Our laboratory uses genetic systems to analysis mutations, and to uncover new mutational pathways and DNA repair pathways. We have developed a series of novel detection methods. We have pioneered the use of multi-copy cloning of genomic, cross species genomic, and metagenomic DNA as a method for detecting new mutational pathways. We have examined DNA repair processes in bacteria, archaea, mice, and humans.

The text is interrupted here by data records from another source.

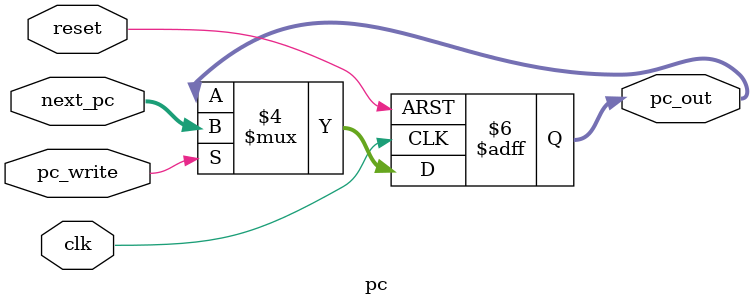
<source format=v>

module pc(input wire clk,
          input wire reset,
          input wire [31:0] next_pc,
          input wire pc_write,
          output reg[31:0] pc_out);
    always @ (posedge clk or posedge reset) begin
        if (reset)
            pc_out <= 32'b0;
        else if (pc_write == 1)
            pc_out <= next_pc;
        else
            pc_out <= pc_out;
    end
endmodule
    
    
    
    
    

</source>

Active areas of investigation include: (1) using high through-put methods to screen the entire collection of Escherichia coli knockout strains for new mutators, and for assigning unkown genes to functions related to recombination, replication, and repair; genes involved in ; (2) Using an array of fusions linking the promoters and control regions of genes involved in replcation, recombination, and repair to study the regulation of these genes; (3) Determining the mechanism of several new mutagenesis pathways we discovered; (4) Studying mutagenesis and DNA repair in Bacillus anthracis.
The goal of this work is to convert genome-encoded protein sequences into musical notes to reveal auditory patterns without compromising musicality. We derived a reduced 13-note scale by pairing similar amino acids and distinguishing them using variations of three-note chords and codon distribution to dictate rhythm. The conversion will help make genomic coding sequences more approachable for the general public, young children, and vision-impaired scientists.